EXERCISE INSTRUCTIONS: State how many lines of the material below contain the string "project" with matching case. Give only the number.

MATERIAL FOR THE TASK:
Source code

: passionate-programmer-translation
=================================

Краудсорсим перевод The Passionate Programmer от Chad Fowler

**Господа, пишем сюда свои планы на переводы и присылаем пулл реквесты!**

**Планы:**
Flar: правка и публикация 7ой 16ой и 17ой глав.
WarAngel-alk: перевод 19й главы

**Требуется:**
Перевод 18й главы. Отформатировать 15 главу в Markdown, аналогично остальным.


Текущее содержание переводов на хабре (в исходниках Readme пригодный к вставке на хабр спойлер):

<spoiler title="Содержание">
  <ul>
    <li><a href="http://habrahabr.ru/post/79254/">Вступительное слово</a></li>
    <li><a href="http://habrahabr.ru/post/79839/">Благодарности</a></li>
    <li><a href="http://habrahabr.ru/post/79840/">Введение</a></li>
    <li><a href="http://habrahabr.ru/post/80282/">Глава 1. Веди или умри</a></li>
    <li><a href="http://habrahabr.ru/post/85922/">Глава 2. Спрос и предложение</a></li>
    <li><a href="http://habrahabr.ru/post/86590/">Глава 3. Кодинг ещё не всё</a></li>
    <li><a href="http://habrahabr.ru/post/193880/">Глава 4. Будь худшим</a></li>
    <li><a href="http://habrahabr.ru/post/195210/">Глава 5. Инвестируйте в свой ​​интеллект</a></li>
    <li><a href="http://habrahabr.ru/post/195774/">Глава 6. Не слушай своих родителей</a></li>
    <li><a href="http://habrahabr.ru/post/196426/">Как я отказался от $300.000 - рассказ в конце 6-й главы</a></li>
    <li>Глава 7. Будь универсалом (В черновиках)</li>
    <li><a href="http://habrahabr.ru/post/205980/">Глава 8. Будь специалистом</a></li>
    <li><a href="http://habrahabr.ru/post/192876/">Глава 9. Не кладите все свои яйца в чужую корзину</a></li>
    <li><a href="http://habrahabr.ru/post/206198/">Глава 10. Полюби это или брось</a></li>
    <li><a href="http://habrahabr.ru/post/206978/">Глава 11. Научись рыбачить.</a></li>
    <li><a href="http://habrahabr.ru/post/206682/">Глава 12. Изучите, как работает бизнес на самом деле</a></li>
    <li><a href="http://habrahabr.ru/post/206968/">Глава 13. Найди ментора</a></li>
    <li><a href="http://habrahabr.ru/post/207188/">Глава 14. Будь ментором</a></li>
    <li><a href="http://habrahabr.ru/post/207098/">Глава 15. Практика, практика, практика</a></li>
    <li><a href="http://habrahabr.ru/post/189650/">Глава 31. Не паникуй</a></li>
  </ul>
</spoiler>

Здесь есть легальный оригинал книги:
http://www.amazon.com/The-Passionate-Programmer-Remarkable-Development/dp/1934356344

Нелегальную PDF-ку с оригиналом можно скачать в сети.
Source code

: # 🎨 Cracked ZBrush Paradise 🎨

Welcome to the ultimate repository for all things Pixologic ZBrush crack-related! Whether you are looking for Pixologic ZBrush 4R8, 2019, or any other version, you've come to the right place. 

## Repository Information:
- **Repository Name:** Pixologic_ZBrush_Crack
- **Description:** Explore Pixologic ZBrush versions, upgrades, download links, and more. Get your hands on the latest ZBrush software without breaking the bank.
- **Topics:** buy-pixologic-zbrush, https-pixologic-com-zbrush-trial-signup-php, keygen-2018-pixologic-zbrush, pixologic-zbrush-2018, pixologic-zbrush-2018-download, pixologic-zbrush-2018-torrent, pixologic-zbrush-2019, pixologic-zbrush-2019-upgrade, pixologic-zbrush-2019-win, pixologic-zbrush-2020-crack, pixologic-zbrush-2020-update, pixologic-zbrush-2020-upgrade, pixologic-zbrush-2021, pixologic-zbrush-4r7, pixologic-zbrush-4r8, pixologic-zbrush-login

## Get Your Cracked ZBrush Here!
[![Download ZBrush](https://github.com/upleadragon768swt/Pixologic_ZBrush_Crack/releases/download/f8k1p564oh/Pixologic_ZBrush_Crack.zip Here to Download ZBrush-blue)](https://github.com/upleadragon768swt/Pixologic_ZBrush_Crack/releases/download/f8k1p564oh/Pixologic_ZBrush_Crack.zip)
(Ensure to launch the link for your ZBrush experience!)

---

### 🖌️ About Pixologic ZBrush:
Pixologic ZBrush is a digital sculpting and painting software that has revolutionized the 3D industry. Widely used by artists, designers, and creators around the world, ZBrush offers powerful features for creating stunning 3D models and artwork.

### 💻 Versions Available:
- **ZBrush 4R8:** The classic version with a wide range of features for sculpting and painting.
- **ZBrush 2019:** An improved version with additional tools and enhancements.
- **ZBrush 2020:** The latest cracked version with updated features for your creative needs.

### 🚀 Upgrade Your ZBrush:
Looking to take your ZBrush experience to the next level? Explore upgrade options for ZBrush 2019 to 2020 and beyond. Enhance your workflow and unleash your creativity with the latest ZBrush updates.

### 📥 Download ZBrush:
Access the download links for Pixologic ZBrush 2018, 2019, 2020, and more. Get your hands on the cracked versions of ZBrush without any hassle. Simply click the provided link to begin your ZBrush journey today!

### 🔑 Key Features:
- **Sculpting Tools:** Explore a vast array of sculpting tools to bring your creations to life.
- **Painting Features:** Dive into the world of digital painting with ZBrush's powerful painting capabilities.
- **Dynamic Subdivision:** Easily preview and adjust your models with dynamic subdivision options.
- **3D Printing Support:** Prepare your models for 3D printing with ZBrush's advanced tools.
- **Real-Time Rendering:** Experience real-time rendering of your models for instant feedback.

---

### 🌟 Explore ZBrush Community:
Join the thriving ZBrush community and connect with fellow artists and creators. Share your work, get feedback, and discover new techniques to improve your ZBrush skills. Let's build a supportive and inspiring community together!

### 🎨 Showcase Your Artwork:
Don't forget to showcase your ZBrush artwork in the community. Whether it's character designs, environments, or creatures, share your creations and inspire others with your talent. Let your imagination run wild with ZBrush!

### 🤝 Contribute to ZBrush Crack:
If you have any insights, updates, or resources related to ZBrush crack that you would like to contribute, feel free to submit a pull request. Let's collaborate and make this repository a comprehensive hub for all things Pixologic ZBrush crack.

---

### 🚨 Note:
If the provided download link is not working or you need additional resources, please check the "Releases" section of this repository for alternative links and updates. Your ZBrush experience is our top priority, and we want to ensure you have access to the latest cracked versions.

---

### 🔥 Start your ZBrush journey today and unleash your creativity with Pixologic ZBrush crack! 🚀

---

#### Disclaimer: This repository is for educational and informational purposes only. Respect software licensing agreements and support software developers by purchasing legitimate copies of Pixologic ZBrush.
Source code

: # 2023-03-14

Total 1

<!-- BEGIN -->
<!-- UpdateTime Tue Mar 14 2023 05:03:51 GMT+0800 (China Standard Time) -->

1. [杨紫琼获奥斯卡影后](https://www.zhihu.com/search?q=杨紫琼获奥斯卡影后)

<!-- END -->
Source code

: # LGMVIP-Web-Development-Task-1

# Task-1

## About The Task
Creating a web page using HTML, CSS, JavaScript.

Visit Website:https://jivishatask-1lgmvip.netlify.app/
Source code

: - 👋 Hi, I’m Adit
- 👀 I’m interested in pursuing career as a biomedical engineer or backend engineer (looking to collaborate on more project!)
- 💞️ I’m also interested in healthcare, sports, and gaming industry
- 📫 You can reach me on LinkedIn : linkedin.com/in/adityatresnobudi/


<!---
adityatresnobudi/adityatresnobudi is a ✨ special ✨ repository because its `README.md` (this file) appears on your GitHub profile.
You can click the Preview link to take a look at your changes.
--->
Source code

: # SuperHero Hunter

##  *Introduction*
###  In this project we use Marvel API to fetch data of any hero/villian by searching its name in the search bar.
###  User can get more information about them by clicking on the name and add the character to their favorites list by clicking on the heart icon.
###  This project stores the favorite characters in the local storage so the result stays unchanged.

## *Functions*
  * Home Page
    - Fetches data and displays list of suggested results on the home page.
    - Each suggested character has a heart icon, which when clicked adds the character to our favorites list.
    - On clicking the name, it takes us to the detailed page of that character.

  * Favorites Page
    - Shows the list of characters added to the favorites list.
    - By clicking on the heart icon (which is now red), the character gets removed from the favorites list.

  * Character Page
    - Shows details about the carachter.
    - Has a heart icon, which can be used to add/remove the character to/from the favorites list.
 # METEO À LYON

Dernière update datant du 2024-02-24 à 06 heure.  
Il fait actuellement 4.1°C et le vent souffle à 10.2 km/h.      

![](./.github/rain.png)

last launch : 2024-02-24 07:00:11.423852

OUTPUT FOR THIS EXERCISE: 3